◆ **ABOUT THIS EXERCISE**: The lines to copy are those with "down" in them. Pull each one from the entries below.

-- Opening Marker --

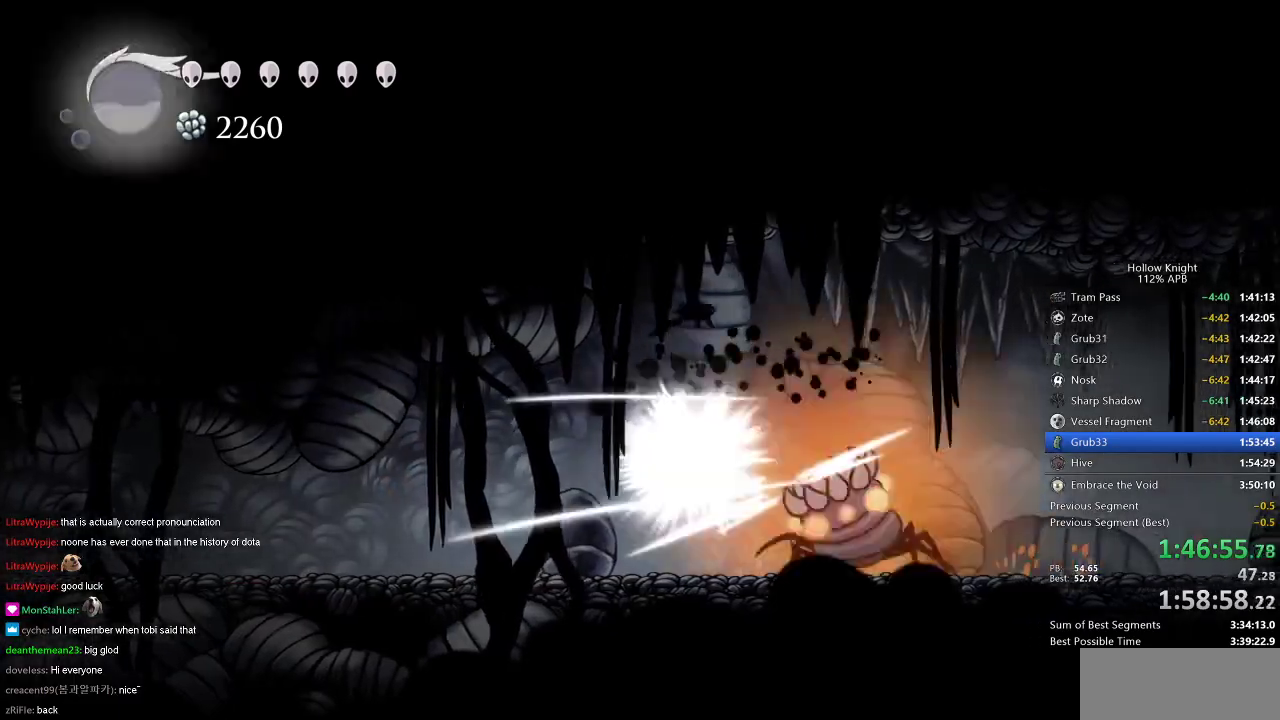
{"keys": ["right"], "events": [[50, "right", "up"], [100, "nail", "up"], [133, "right", "down"]]}
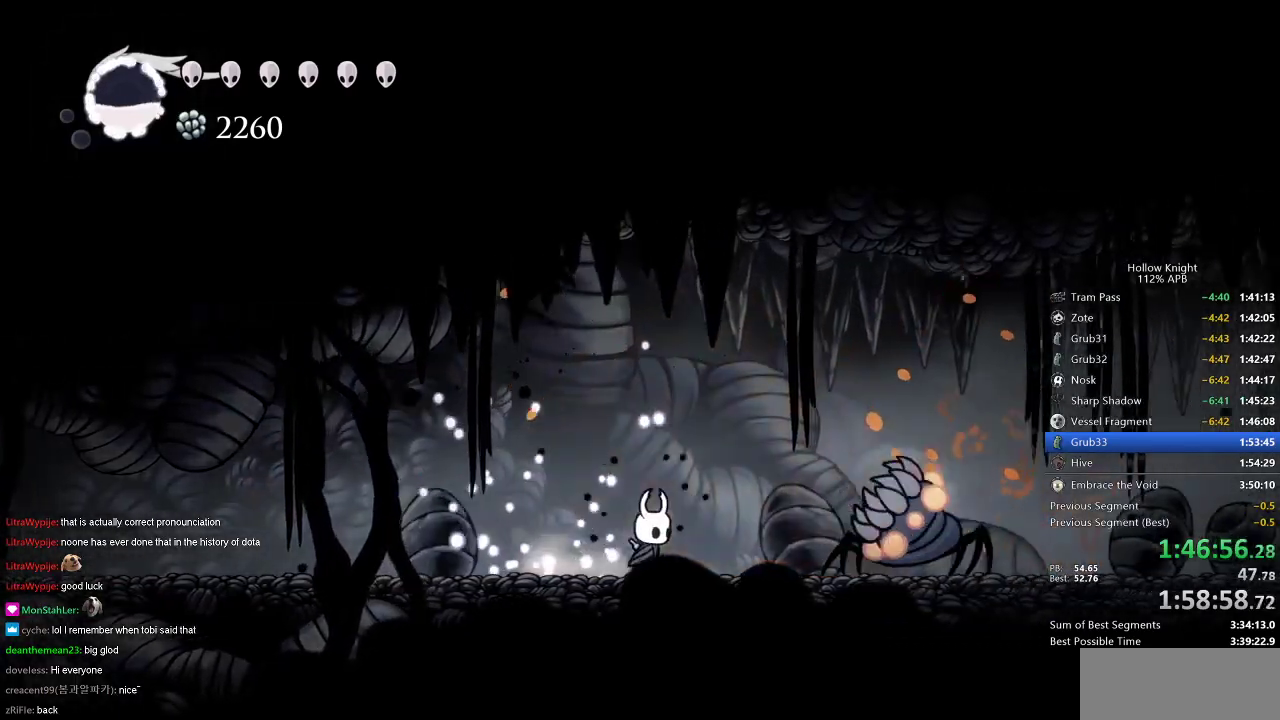
{"keys": ["left"], "events": [[117, "left", "down"], [117, "nail", "down"], [201, "right", "up"], [251, "dash", "down"], [251, "nail", "up"], [334, "dash", "up"]]}
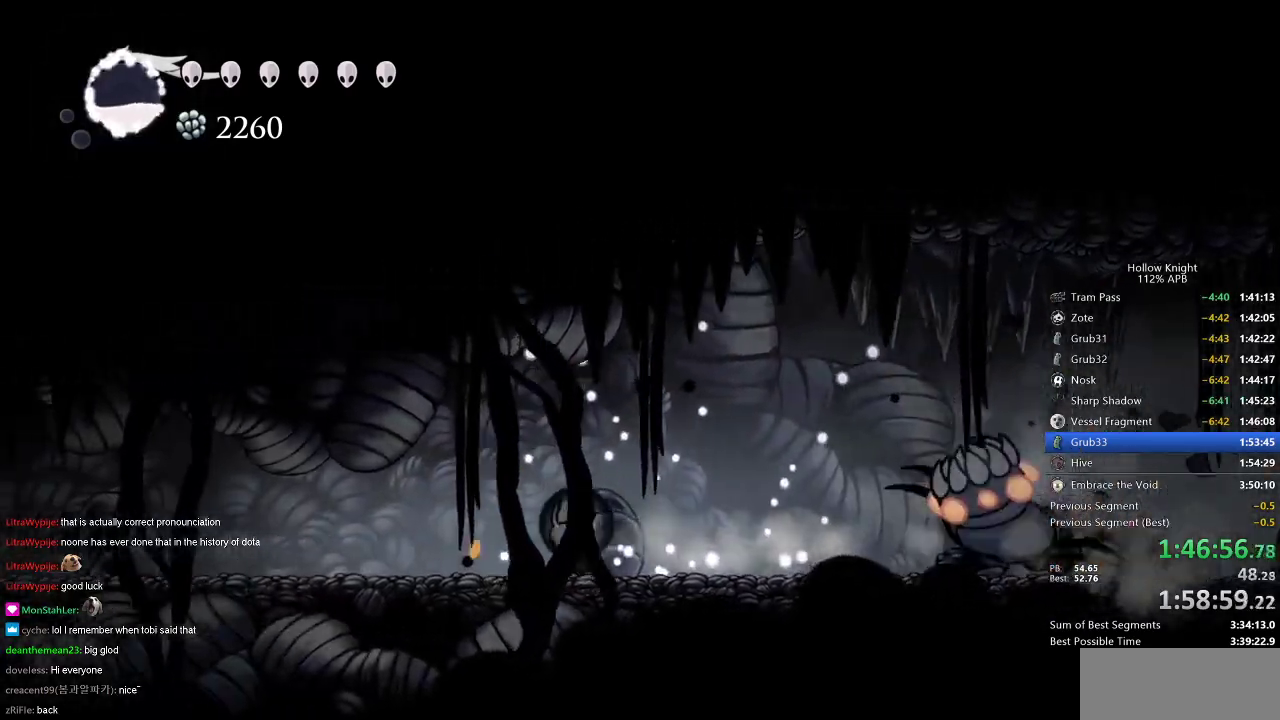
{"keys": ["dash", "left"], "events": [[133, "dash", "down"], [217, "dash", "up"], [500, "dash", "down"]]}
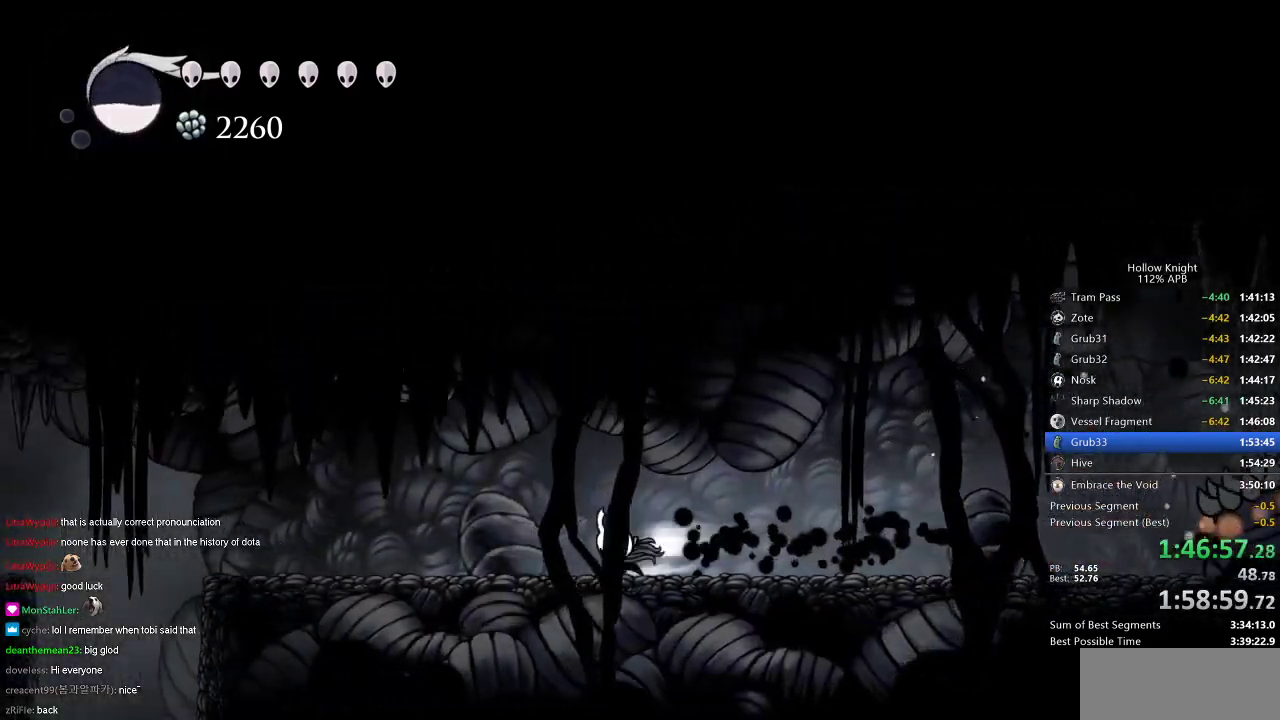
{"keys": ["left"], "events": [[84, "dash", "up"], [384, "dash", "down"], [468, "dash", "up"]]}
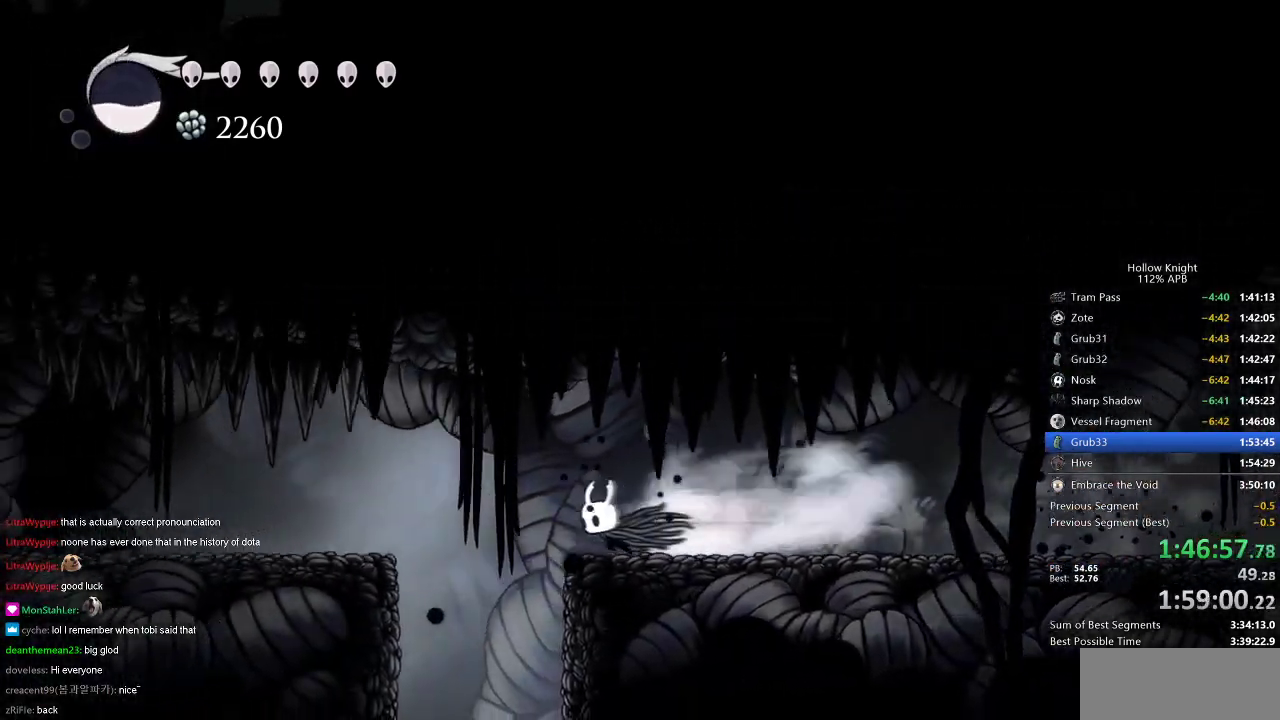
{"keys": ["down"], "events": [[17, "left", "up"], [67, "down", "down"], [117, "right", "down"], [300, "right", "up"], [350, "spell", "down"], [400, "spell", "up"]]}
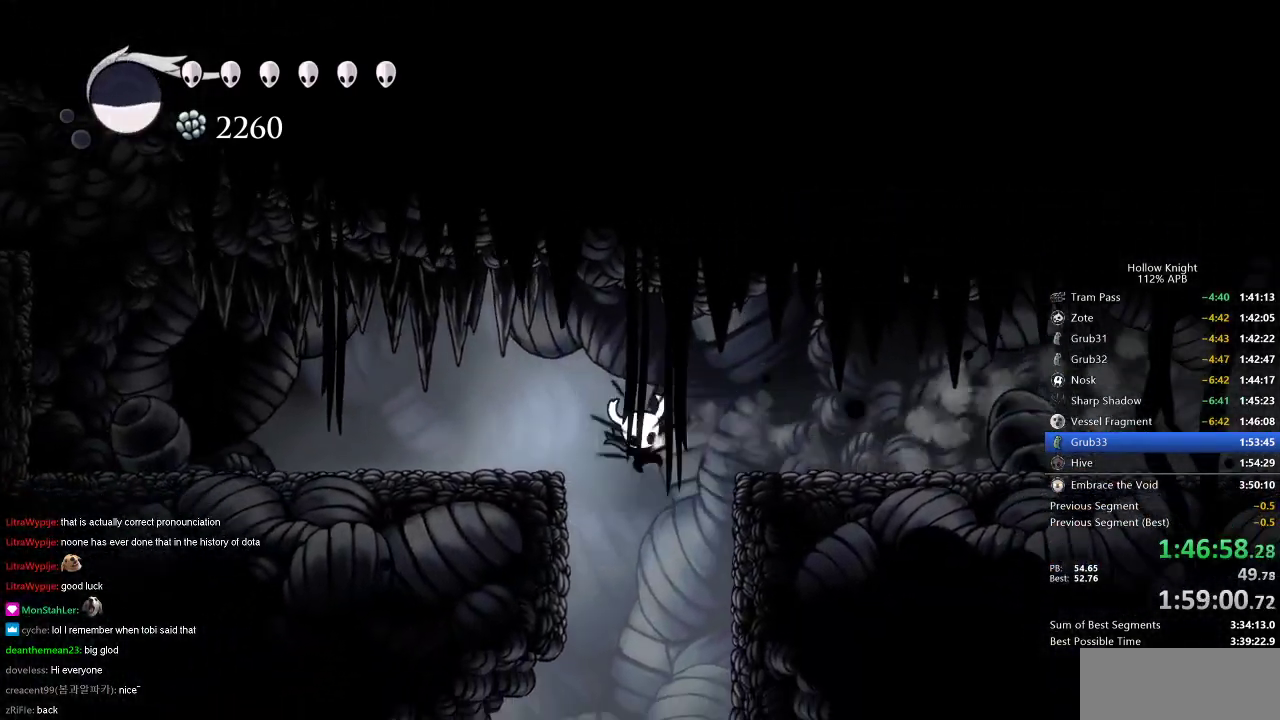
{"keys": ["right"], "events": [[267, "down", "up"], [367, "right", "down"]]}
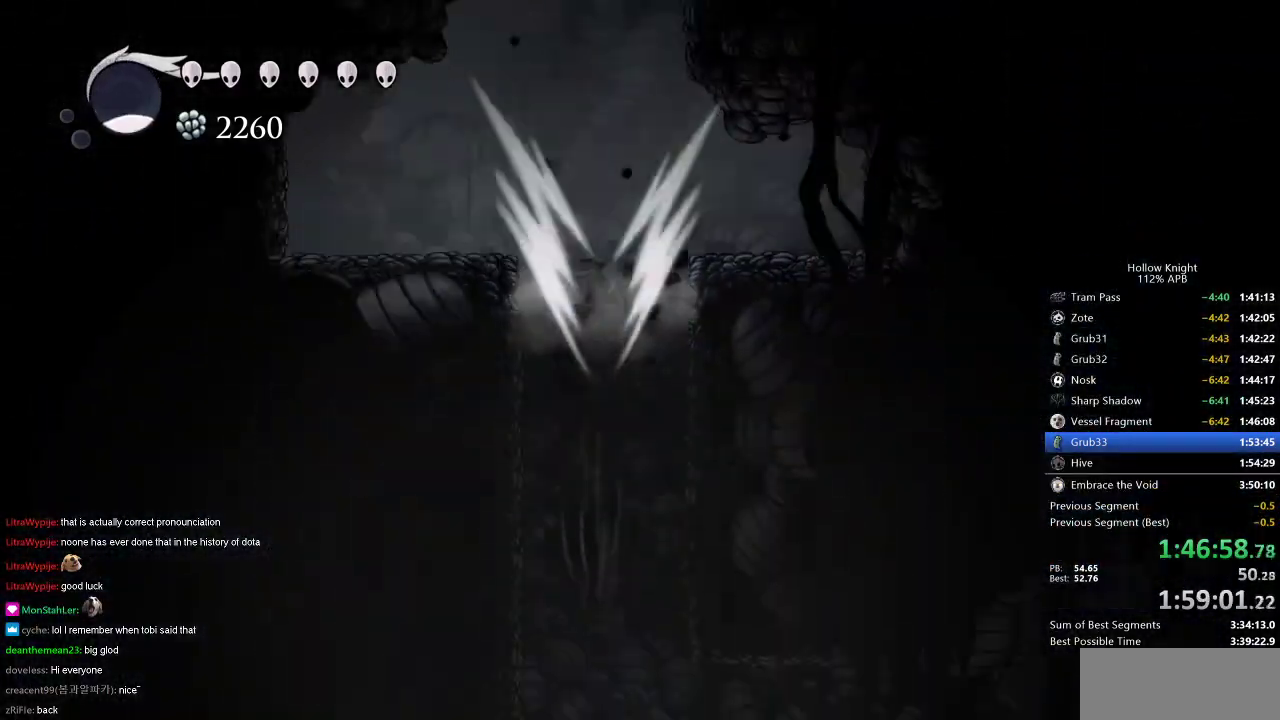
{"keys": ["right"], "events": []}
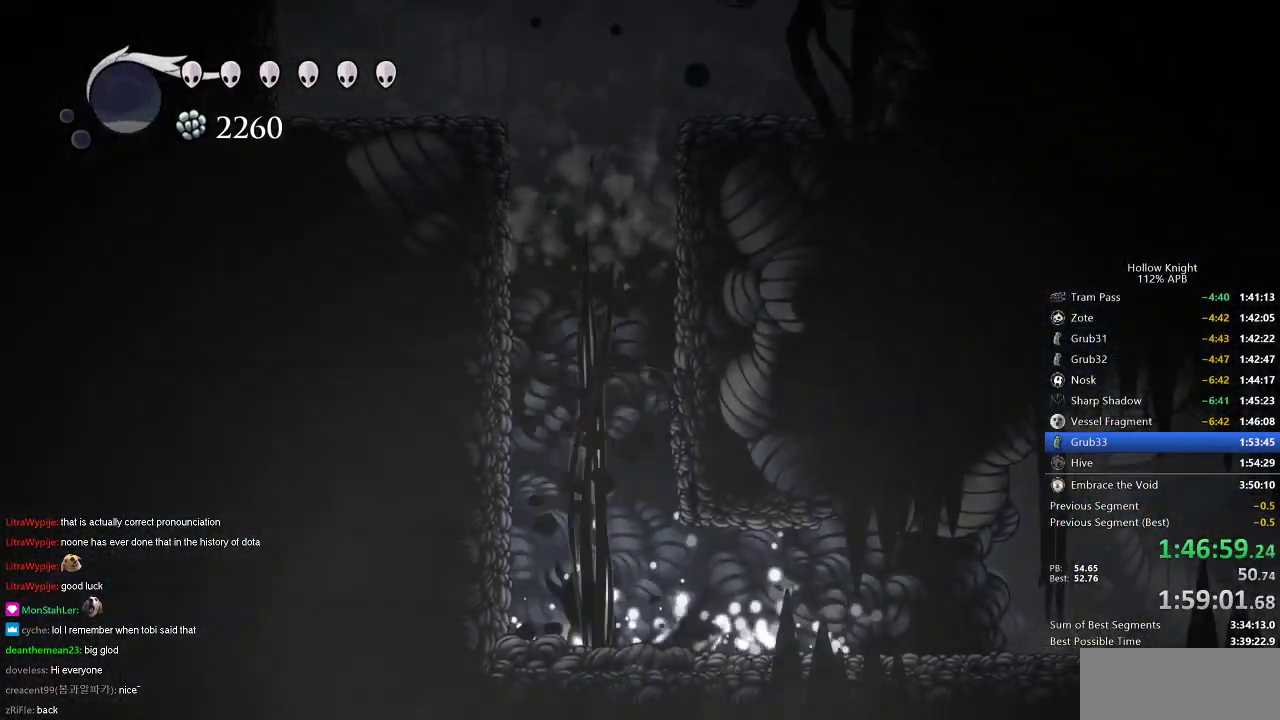
{"keys": ["dash", "right"], "events": [[450, "dash", "down"]]}
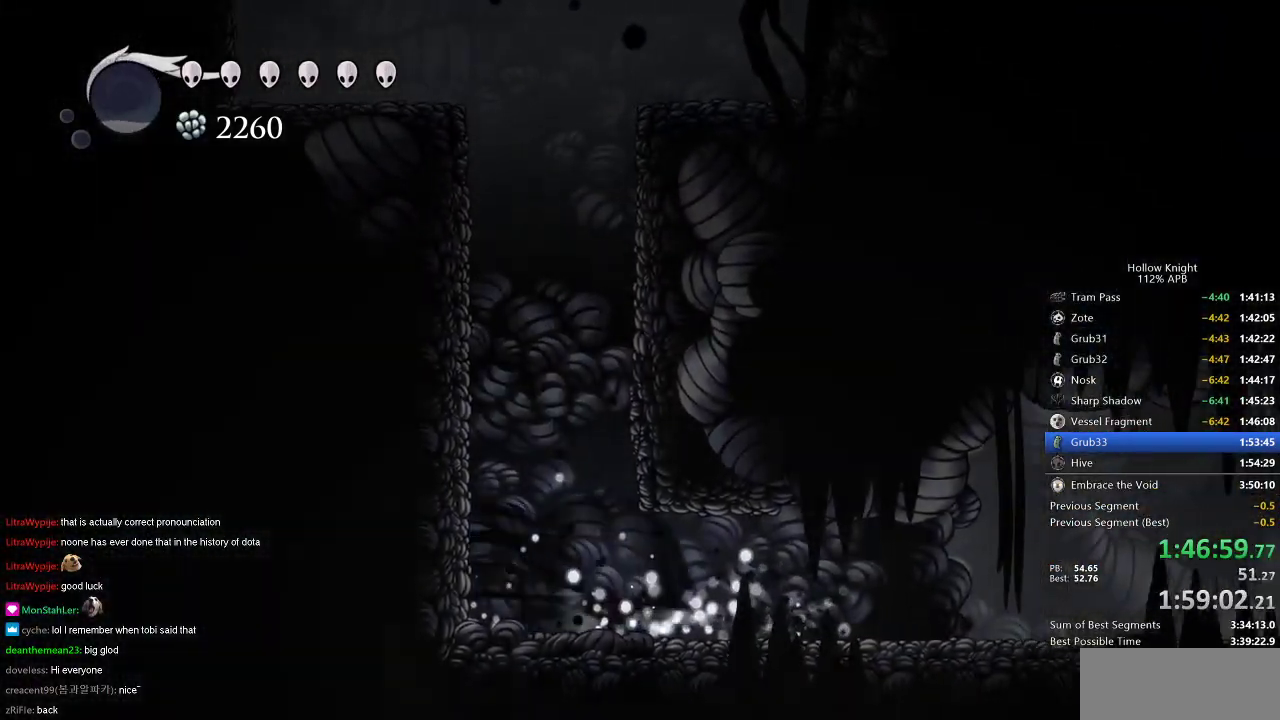
{"keys": ["right"], "events": [[50, "dash", "up"], [334, "dash", "down"], [467, "dash", "up"]]}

-- Closing Marker --

◆ **RESPONSE AREA**:
{"keys": ["right"], "events": [[50, "right", "up"], [100, "nail", "up"], [133, "right", "down"]]}
{"keys": ["left"], "events": [[117, "left", "down"], [117, "nail", "down"], [201, "right", "up"], [251, "dash", "down"], [251, "nail", "up"], [334, "dash", "up"]]}
{"keys": ["dash", "left"], "events": [[133, "dash", "down"], [217, "dash", "up"], [500, "dash", "down"]]}
{"keys": ["left"], "events": [[84, "dash", "up"], [384, "dash", "down"], [468, "dash", "up"]]}
{"keys": ["down"], "events": [[17, "left", "up"], [67, "down", "down"], [117, "right", "down"], [300, "right", "up"], [350, "spell", "down"], [400, "spell", "up"]]}
{"keys": ["right"], "events": [[267, "down", "up"], [367, "right", "down"]]}
{"keys": ["dash", "right"], "events": [[450, "dash", "down"]]}
{"keys": ["right"], "events": [[50, "dash", "up"], [334, "dash", "down"], [467, "dash", "up"]]}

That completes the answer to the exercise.